Mutations are used to explain evolution but also cause cancer. Biologists have discovered conditions for multiple mutations. Can we therefore infer that evolution via mutations is more likely? or that enhanced mutations will cause faster species degradation and extinction?
DNA mutations—long known to fuel cancer as well as evolutionary changes in a living organism—had been thought to be rare events that occur randomly throughout the genome.
However, recent studies have shown that cancer development frequently involves the formation of multiple mutations that arise simultaneously and in close proximity to each other. . . .Anna Malkova, associate professor of biology in the UI College of Liberal Arts and Sciences, notes that the DNA repair pathway, known as break-induced replication (BIR), can promote clusters of DNA mutations.
“Previously, we have shown that double-strand DNA breaks, which can result from oxidation, ionizing radiation and replication errors, can be repaired by BIR,” says Malkova.

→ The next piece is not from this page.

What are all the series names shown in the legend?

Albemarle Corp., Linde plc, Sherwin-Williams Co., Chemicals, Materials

“During BIR, one broken DNA end is paired with an identical DNA sequence on another chromosome and initiates an unusual type of replication, which proceeds as a migrating bubble and is associated with the accumulation of large amounts of single-strand DNA,” she says.
In the Cell Reports study, researchers subjected yeast cells undergoing BIR to alkylating (cancer cell-killing agents) damage. “We found that the single-stranded DNA regions that accumulate during BIR are susceptible to damage that leads to the formation of mutation clusters,” explains Cynthia Sakofsky, postdoctoral fellow at the UI and one of two co-first authors on the paper. “These clusters are similar to those found in human cancer,” she says.

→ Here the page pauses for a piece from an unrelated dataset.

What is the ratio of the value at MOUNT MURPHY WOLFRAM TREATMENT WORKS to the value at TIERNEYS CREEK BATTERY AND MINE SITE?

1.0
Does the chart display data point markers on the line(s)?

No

Importantly, say the researchers, the paper provides a mechanism to potentially explain how genetic changes form in human cancers. Thus, it will be critical for future research to determine whether BIR can form clustered mutations that lead to cancer in humans.

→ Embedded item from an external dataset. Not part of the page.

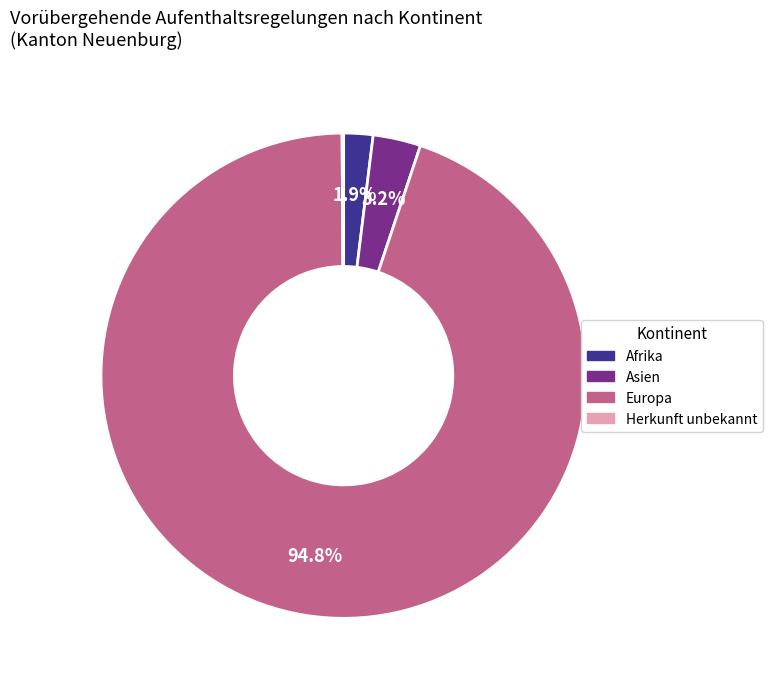

What is the majority slice?

Europa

Paper: Break-induced replication is a source of mutation clusters underlying kataegis.
Sakofsky et al. Cell Rep. 2014 Jun 12;7(5):1640-8. doi: 10.1016/j.celrep.2014.04.053. Epub 2014 May 29.
Clusters of simultaneous multiple mutations can be a source of rapid change during carcinogenesis and evolution. Such mutation clusters have been recently shown to originate from DNA damage within long single-stranded DNA (ssDNA) formed at resected double-strand breaks and dysfunctional replication forks. Here, we identify double-strand break (DSB)-induced replication (BIR) as another powerful source of mutation clusters that formed in nearly half of wild-type yeast cells undergoing BIR in the presence of alkylating damage. Clustered mutations were primarily formed along the track of DNA synthesis and were frequently associated with additional breakage and rearrangements. Moreover, the base specificity, strand coordination, and strand bias of the mutation spectrum were consistent with mutations arising from damage in persistent ssDNA stretches within unconventional replication intermediates. Altogether, these features closely resemble kataegic events in cancers, suggesting that replication intermediates during BIR may be the most prominent source of mutation clusters across species.